Avec On the Job (2013), le réalisateur philippin Erik Matti signe un thriller à la fois tendu, stylisé et profondément ancré dans les réalités sociales de son pays. Si je lui ai mis 8/10, c’est parce que le film réussit à conjuguer divertissement et dénonciation sans jamais sacrifier l’un à l’autre. C’est un polar rugueux, imparfait, mais qui ne laisse pas indifférent.
Le pitch a de quoi intriguer : des prisonniers temporairement libérés pour exécuter des meurtres commandités par des figures politiques. Ce scénario, aussi glaçant qu’invraisemblable, est pourtant inspiré de faits réels aux Philippines. Et c’est là que le film frappe fort : il s’appuie sur une réalité sociale tordue pour construire une fiction noire, implacable.
Le système judiciaire corrompu, les politiciens véreux, la police aux ordres... tout cela n’est pas seulement une toile de fond.
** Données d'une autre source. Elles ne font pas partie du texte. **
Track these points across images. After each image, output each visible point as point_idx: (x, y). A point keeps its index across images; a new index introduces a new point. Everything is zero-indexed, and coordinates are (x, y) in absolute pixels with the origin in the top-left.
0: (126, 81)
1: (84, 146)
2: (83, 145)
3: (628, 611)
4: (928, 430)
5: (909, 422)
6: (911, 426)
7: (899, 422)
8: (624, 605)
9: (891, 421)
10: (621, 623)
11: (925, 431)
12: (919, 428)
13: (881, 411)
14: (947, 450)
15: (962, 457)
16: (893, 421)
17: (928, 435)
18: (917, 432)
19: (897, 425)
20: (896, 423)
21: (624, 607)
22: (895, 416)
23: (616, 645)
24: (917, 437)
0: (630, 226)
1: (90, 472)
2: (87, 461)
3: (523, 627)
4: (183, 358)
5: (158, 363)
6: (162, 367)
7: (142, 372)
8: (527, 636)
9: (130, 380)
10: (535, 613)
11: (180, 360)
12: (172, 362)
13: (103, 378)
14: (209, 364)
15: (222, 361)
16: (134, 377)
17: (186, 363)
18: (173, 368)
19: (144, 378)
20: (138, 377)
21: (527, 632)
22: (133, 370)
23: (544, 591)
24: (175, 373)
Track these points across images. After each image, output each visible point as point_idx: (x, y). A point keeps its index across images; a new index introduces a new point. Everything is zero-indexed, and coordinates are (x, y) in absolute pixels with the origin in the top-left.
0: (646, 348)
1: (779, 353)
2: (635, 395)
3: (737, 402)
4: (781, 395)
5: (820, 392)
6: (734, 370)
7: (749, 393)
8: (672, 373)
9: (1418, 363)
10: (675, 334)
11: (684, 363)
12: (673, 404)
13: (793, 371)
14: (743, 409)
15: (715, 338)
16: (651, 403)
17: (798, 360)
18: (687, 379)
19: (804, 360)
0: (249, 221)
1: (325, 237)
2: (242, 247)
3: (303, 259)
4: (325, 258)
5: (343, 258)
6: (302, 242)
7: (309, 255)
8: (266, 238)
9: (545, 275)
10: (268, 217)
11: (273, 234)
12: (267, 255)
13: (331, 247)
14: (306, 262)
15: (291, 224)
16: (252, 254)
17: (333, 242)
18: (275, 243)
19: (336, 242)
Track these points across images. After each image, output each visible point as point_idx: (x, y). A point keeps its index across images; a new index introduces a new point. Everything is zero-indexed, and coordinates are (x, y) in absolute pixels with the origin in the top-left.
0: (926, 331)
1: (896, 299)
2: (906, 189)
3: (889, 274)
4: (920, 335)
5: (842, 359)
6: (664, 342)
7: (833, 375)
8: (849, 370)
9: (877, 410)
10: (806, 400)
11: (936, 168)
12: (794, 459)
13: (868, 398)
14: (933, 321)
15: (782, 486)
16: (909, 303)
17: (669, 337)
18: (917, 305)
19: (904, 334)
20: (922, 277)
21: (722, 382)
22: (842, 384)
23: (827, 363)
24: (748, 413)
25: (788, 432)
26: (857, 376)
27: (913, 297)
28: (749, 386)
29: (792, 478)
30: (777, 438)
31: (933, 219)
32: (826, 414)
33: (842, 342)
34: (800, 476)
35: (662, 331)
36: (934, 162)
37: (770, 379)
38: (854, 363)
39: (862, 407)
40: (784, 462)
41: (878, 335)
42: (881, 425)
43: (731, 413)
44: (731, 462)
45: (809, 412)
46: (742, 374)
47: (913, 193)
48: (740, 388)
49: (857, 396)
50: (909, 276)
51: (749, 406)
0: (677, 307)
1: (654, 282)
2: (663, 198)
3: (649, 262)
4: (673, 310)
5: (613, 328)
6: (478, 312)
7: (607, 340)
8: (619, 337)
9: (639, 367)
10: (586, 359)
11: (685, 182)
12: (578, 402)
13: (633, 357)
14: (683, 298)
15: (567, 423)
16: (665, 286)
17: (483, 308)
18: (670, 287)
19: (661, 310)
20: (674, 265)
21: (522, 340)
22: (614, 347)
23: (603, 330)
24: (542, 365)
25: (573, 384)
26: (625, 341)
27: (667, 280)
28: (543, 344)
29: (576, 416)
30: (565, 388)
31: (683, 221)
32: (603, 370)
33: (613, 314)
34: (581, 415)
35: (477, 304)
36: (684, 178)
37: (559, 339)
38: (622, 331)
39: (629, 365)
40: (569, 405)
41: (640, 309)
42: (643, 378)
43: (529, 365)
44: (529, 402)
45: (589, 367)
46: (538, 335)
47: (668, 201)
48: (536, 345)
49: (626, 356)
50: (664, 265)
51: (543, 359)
C’est le cœur du film. Chaque scène semble suinter la tension entre fatalisme et résistance, entre survie et compromission.
La narration repose sur deux arcs parallèles. D’un côté, un duo de tueurs : Tatang, vétéran expérimenté, et Daniel, son jeune protégé. De l’autre, Francis, un enquêteur ambitieux bien décidé à faire éclater la vérité.
Le film joue habilement sur ce contraste, mais il faut reconnaître que le binôme des tueurs crève davantage l’écran. Plus complexes, plus ambigus, ils portent la dimension humaine du film avec une intensité rare. Le personnage de Francis, lui, souffre parfois d’un traitement plus classique — sans être inintéressant pour autant.
L’esthétique du film mérite aussi d’être saluée. La caméra d’Erik Matti colle aux bas-fonds de Manille, capte l’agitation urbaine, les regards fuyants, la violence tapie à chaque coin de rue. Le film est nerveux, brutal, mais jamais gratuit. Les scènes d’action sont percutantes, tendues, toujours au service de la tension dramatique.
La musique et le montage contribuent à cette atmosphère suffocante, même si quelques transitions peuvent sembler abruptes. Mais dans l’ensemble, le rythme tient en haleine.
Côté casting, Joel Torre (Tatang) livre une performance mémorable : froide, mais teintée d’une humanité inattendue. Piolo Pascual, dans le rôle de l’enquêteur, s’en sort très bien, même s’il est un peu éclipsé par la puissance du duo criminel.
L’une des grandes forces du film, c’est justement de ne jamais juger ses personnages. Tous sont pris dans une mécanique infernale, et chacun tente d’y survivre avec ses propres armes. C’est cette lucidité morale qui rend On the Job si percutant.
On the Job ne révolutionne pas le genre, mais il en repousse les limites en injectant une profondeur sociale et politique rare. Quelques déséquilibres narratifs l’empêchent d’atteindre l’excellence, mais son efficacité, sa tension constante et son propos engagé en font un film à ne pas manquer.
À la fois thriller haletant et miroir d’un système gangréné, c’est un film qui dérange, questionne, et reste en tête bien après le générique.